TEXT BLOCK Block Start

Signatures of native-like glycosylation in RNA replicon-derived HIV-1 immunogens

Abstract

RNA-based vaccines have emerged as a highly effective delivery platform. However, this approach eliminates the possibility for immunogen purification, common in manufacturing of recombinant immunogens. In HIV-1 vaccine design, this is of particular importance because non-native epitopes can compromise the desired immune response, and native immunogen assembly is important for presentation of glycan-based epitopes targeted by broadly neutralizing antibodies. Here, we investigate the assembly and glycosylation of the archetypal trimeric HIV-1 immunogen, BG505, in the soluble single-chain format (NFL.664) that bypasses the need of maturation by furin cleavage. We have investigated the presence of the trimer-associated mannose-patch as oligomannose-type structures at these N-linked glycosylation sites are indicative of native-like glycoprotein structure. Despite the presence of features of native-like glycosylation, both electron microscopy and glycopeptide analysis indicated the presence of a sub-population of non-native material. We also investigated the glycosylation of material derived from cell-types that likely produce immunogens near the site of intramuscular RNA injection. We show that replicon-transformed dendritic and muscle cell lines generate immunogens displaying similar oligomannose-type glycan content, whereas sites presenting complex-type glycosylation differed substantially in the levels of glycan processing. Overall, the control of the immunogen assembly by protein engineering is sufficient to drive native-like glycosylation at the majority of glycosylation sites independent of producer cells. Furthermore, we explored the engineering of RNA immunogens to improve glycan site occupancy. Controlling immunogen assembly at the nucleotide level offers a route to enhanced RNA-based immunogens.

TEXT BLOCK Block End
DATA PROVIDED Block Start

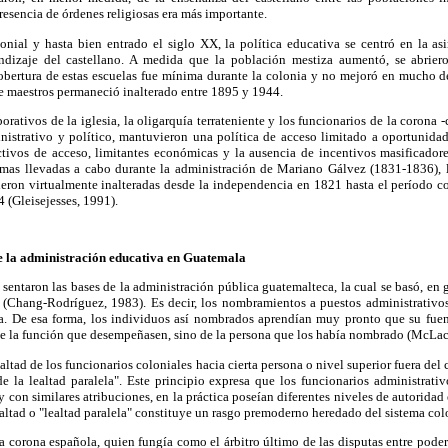
presencia de órdenes religiosas era más importante.
onial y hasta bien entrado el siglo XX, la política educativa se centró en la as
ndizaje del castellano. A medida que la población mestiza aumentó, se abrier
cobertura de estas escuelas fue mínima durante la colonia y no mejoró en mucho d
e maestros permaneció inalterado entre 1895 y 1944.
rporativos de la iglesia, la oligarquía terrateniente y los funcionarios de la corona -
inistrativo y político, mantuvieron una política de acceso limitado a oportunidad
tivos de acceso, limitantes económicas y la ausencia de incentivos masificador
ormas llevadas a cabo durante la administración de Mariano Gálvez (1831-1836), la
ieron virtualmente inalteradas desde la independencia en 1821 hasta el período
 (Gleisejesses, 1991).
de la administración educativa en Guatemala
 sentaron las bases de la administración pública guatemalteca, la cual se basó, en 
(Chang-Rodríguez, 1983). Es decir, los nombramientos a puestos administrativos
a. De esa forma, los individuos así nombrados aprendían muy pronto que su fue
de la función que desempeñasen, sino de la persona que los había nombrado (McLac
lealtad de los funcionarios coloniales hacia cierta persona o nivel superior fuera del 
e la lealtad paralela". Este principio expresa que los funcionarios administrat
 con similares atribuciones, en la práctica poseían diferentes niveles de autoridad
ltad o "lealtad paralela" constituye un rasgo premoderno heredado del sistema col
la corona española, quien fungía como el árbitro último de las disputas entre poder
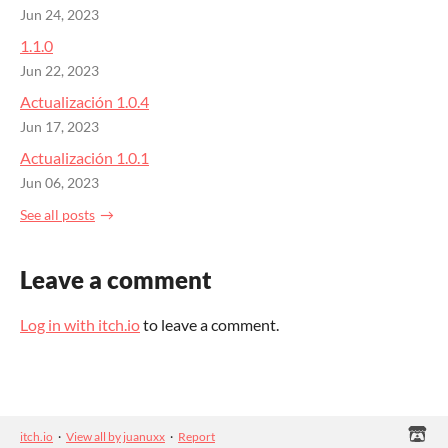
Jun 24, 2023
1.1.0
Jun 22, 2023
Actualización 1.0.4
Jun 17, 2023
Actualización 1.0.1
Jun 06, 2023
See all posts
Leave a comment
Log in with itch.io
to leave a comment.
itch.io
·
View all by juanuxx
·
Report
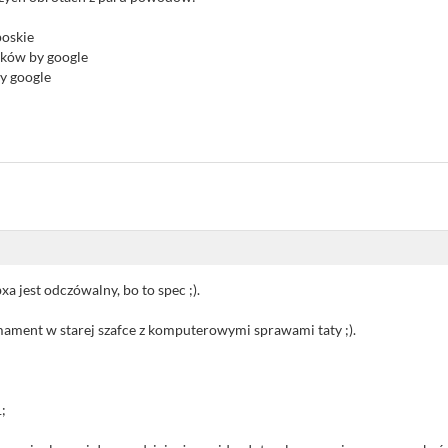
poskie
ików by google
by google
a jest odczówalny, bo to spec ;).
ament w starej szafce z komputerowymi sprawami taty ;).
;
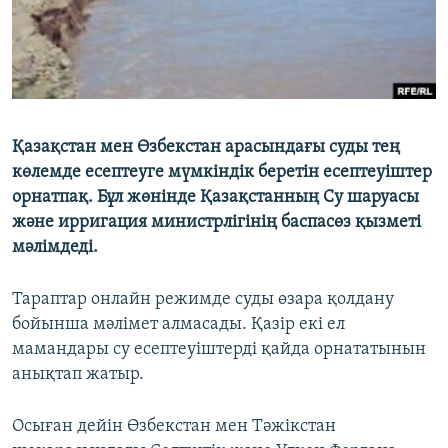
Қазақстан мен Өзбекстан арасындағы суды тең
көлемде есептеуге мүмкіндік беретін есептеуіштер
орнатпақ. Бұл жөнінде Қазақстанның Су шаруасы
және ирригация министрлігінің баспасөз қызметі
мәлімдеді.
Тараптар онлайн режимде суды өзара қолдану
бойынша мәлімет алмасады. Қазір екі ел
мамандары су есептеуіштерді қайда орнататынын
анықтап жатыр.
Осыған дейін Өзбекстан мен Тәжікстан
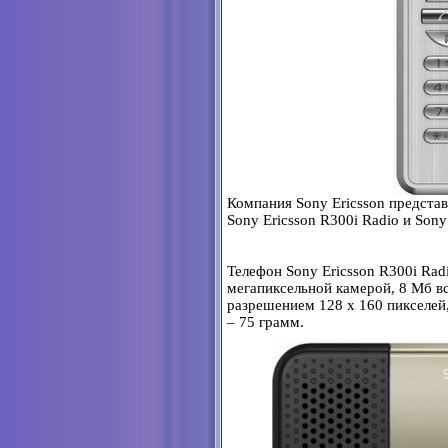
Компания Sony Ericsson предста
Sony Ericsson R300i Radio и Sony
Телефон Sony Ericsson R300i Rad
мегапиксельной камерой, 8 Мб в
разрешением 128 х 160 пикселей, 
– 75 грамм.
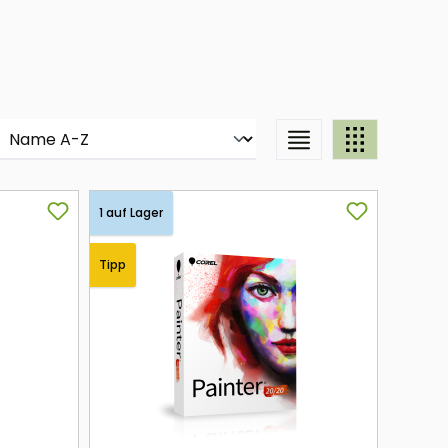
1 auf Lager
Tipp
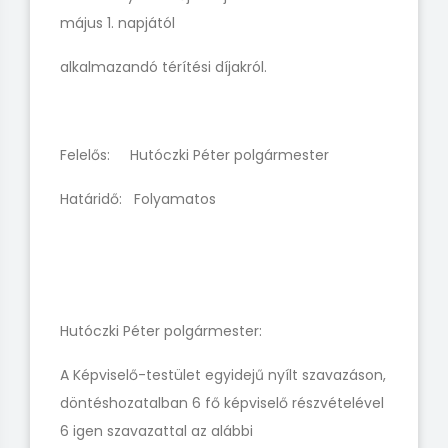
május 1. napjától
alkalmazandó térítési díjakról.
Felelős: Hutóczki Péter polgármester
Határidő: Folyamatos
Hutóczki Péter polgármester:
A Képviselő-testület egyidejű nyílt szavazáson,
döntéshozatalban 6 fő képviselő részvételével
6 igen szavazattal az alábbi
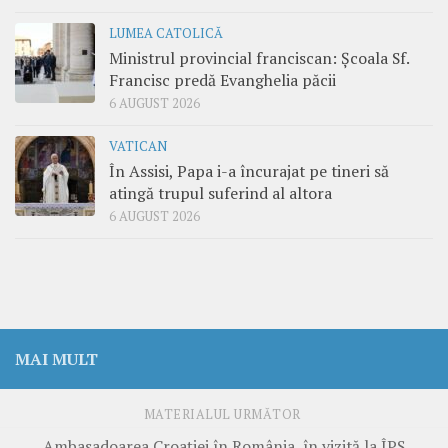
LUMEA CATOLICĂ
Ministrul provincial franciscan: Școala Sf.
Francisc predă Evanghelia păcii
6 AUGUST 2026
VATICAN
În Assisi, Papa i-a încurajat pe tineri să
atingă trupul suferind al altora
6 AUGUST 2026
MAI MULT
MATERIALUL URMĂTOR
Ambasadoarea Croației în România, în vizită la ÎPS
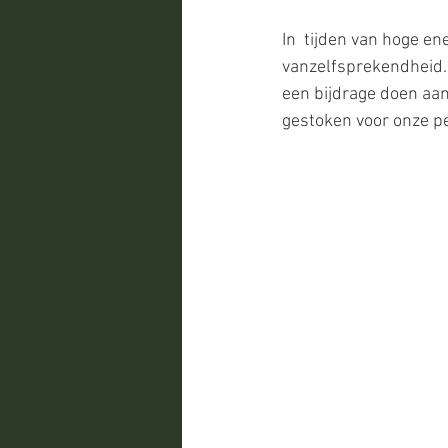
In  tijden van hoge en
vanzelfsprekendheid.
een bijdrage doen aa
gestoken voor onze p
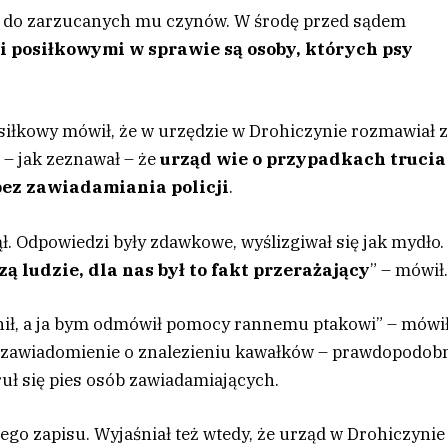
się do zarzucanych mu czynów. W środę przed sądem
 posiłkowymi w sprawie są osoby, których psy
siłkowy mówił, że w urzędzie w Drohiczynie rozmawiał 
– jak zeznawał – że
urząd wie o przypadkach trucia
e bez zawiadamiania policji
.
ął. Odpowiedzi były zdawkowe, wyślizgiwał się jak mydło
ą ludzie, dla nas był to fakt przerażający
” – mówił
onił, a ja bym odmówił pomocy rannemu ptakowi” – mówi
ał zawiadomienie o znalezieniu kawałków – prawdopodob
ruł się pies osób zawiadamiających.
nego zapisu. Wyjaśniał też wtedy, że urząd w Drohiczynie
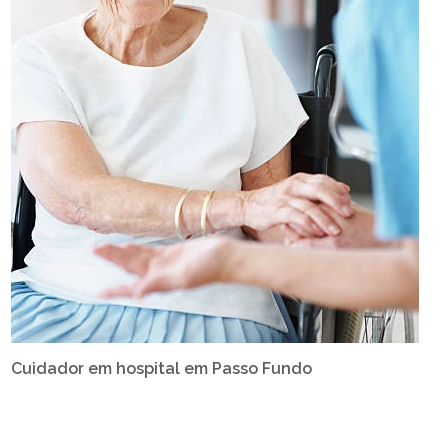
Cuidador em hospital em Passo Fundo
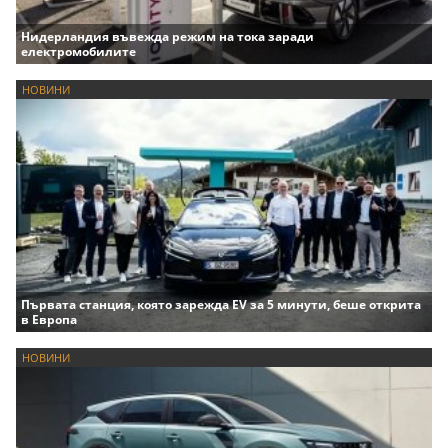
Нидерландия въвежда режим на тока заради
електромобилите
НОВИНИ
Първата станция, която зарежда EV за 5 минути, беше открита
в Европа
НОВИНИ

DATA PROVIDED Block End

**WORK TO COMPLETE**.
Condense the paragraph of the HIV-1 glycosylation abstract that begins "RNA-based vaccines have emerged" into a bulleted list that keeps its main facts.

**OUTPUT OF THE TASK**.
- RNA-based vaccines are an effective delivery platform, but they rule out the immunogen purification used for recombinant immunogens.
- This matters for HIV-1 vaccines because non-native epitopes can undermine the immune response, and native assembly is needed to present the glycan epitopes targeted by broadly neutralizing antibodies.
- The study examined the assembly and glycosylation of the trimeric HIV-1 immunogen BG505 in the soluble single-chain NFL.664 format, which avoids the need for furin-cleavage maturation.
- It looked for the trimer-associated mannose-patch, since oligomannose-type structures at these sites indicate native-like structure.
- Features of native-like glycosylation were present. However, electron microscopy and glycopeptide analysis revealed a sub-population of non-native material.
- Replicon-transformed dendritic and muscle cell lines, which likely produce immunogens near the intramuscular injection site, produced similar oligomannose-type glycan content. Levels of processing at complex-type sites differed substantially between them.
- Engineering immunogen assembly is enough to drive native-like glycosylation at most sites, regardless of producer cell.
- The study also explored engineering RNA immunogens to improve glycan site occupancy. Controlling assembly at the nucleotide level offers a route to better RNA-based immunogens.